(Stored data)
------------------------------------

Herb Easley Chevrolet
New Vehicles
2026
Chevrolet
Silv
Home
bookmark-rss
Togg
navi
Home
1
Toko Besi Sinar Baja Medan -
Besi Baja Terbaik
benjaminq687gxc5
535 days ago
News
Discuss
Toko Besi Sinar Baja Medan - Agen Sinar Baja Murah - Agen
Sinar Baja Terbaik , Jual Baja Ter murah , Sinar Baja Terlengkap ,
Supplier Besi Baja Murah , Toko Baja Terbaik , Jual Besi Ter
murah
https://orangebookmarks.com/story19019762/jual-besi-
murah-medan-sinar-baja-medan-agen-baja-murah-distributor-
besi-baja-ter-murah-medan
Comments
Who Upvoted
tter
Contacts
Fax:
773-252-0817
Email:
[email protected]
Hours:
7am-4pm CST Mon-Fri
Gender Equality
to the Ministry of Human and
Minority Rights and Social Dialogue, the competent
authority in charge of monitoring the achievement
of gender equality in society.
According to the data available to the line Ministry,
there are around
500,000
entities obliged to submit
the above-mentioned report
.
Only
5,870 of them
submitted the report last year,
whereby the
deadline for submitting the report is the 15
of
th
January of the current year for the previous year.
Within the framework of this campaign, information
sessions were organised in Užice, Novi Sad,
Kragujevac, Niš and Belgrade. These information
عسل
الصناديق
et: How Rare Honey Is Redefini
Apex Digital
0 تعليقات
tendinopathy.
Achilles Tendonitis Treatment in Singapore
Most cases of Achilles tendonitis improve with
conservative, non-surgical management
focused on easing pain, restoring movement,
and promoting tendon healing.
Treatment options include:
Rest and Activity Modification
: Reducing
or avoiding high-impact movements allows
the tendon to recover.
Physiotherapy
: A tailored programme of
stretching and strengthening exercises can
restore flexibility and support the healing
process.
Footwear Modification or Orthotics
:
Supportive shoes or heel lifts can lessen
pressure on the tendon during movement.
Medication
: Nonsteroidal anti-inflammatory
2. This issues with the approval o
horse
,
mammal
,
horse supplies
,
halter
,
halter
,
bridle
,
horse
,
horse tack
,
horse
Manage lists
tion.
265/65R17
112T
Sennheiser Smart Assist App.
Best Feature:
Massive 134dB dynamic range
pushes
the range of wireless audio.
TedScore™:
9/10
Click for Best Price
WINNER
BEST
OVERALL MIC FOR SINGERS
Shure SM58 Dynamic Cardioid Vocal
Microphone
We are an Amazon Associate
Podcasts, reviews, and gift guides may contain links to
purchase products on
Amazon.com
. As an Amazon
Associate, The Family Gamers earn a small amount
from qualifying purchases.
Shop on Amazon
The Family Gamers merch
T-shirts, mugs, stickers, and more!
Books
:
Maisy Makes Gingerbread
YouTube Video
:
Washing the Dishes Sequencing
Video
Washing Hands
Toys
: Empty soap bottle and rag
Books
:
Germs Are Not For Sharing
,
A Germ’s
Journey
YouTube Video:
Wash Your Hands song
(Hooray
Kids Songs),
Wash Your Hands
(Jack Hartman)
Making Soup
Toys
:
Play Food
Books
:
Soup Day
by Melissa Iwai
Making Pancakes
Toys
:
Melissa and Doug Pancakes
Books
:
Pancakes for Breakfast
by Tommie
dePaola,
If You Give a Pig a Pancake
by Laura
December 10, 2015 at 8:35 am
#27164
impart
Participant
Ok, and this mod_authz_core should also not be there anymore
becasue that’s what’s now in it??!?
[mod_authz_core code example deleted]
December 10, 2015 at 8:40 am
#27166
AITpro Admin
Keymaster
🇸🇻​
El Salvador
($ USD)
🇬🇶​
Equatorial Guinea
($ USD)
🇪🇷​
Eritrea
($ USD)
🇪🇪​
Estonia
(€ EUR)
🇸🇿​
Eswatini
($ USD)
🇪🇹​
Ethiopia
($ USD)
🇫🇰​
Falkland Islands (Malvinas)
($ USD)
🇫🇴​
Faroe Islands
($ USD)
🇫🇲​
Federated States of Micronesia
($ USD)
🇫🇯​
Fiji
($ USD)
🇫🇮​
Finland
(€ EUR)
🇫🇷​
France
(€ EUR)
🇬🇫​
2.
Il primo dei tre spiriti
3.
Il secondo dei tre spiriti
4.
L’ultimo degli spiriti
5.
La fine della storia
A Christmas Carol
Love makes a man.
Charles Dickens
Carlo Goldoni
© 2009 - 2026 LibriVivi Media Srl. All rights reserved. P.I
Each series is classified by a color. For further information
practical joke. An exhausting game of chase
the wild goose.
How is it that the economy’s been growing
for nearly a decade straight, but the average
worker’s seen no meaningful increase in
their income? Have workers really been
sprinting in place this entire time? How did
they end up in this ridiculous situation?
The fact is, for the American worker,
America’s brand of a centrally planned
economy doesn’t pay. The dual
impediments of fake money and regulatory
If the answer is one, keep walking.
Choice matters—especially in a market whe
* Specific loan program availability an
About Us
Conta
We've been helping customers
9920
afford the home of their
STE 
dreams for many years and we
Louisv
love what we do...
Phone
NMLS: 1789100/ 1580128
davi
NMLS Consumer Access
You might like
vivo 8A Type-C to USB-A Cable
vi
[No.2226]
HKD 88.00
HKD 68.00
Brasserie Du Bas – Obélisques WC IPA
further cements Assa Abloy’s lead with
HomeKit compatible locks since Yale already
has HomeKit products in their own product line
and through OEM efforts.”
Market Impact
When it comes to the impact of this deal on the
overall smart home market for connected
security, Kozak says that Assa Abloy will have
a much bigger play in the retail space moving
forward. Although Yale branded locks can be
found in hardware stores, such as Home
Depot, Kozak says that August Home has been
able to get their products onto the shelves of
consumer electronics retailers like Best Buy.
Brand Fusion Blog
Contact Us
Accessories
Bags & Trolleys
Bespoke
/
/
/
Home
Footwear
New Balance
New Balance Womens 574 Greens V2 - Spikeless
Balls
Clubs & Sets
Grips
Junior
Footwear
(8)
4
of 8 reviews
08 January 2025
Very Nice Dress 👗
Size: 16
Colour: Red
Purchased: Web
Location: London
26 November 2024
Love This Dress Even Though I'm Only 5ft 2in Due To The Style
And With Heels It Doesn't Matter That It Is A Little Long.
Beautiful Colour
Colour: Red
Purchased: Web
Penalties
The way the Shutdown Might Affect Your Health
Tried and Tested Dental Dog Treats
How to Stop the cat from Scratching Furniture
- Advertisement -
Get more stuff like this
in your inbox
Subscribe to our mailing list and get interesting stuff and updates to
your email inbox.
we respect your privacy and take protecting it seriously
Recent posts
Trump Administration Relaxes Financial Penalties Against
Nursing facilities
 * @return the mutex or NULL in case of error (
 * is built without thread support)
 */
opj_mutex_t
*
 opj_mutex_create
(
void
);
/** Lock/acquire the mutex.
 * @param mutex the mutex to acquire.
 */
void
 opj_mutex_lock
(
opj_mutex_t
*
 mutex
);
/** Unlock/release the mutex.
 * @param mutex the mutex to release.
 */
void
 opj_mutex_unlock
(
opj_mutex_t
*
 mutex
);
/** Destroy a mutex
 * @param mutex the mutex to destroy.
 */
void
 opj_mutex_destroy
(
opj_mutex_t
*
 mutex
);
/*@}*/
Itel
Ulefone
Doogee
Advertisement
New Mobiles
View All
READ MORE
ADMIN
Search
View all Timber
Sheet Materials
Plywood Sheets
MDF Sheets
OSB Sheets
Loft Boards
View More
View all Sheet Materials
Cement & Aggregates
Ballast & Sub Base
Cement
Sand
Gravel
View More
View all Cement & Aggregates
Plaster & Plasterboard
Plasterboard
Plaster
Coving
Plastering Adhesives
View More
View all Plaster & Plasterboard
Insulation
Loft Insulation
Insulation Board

------------------------------------

#### [Problem]
For this exercise, please output exactly the lines above starting at the line with "Maisy Makes Gingerbread" and ending at the line with "AITpro Admin", ends included.

#### [Task output]
Maisy Makes Gingerbread
YouTube Video
:
Washing the Dishes Sequencing
Video
Washing Hands
Toys
: Empty soap bottle and rag
Books
:
Germs Are Not For Sharing
,
A Germ’s
Journey
YouTube Video:
Wash Your Hands song
(Hooray
Kids Songs),
Wash Your Hands
(Jack Hartman)
Making Soup
Toys
:
Play Food
Books
:
Soup Day
by Melissa Iwai
Making Pancakes
Toys
:
Melissa and Doug Pancakes
Books
:
Pancakes for Breakfast
by Tommie
dePaola,
If You Give a Pig a Pancake
by Laura
December 10, 2015 at 8:35 am
#27164
impart
Participant
Ok, and this mod_authz_core should also not be there anymore
becasue that’s what’s now in it??!?
[mod_authz_core code example deleted]
December 10, 2015 at 8:40 am
#27166
AITpro Admin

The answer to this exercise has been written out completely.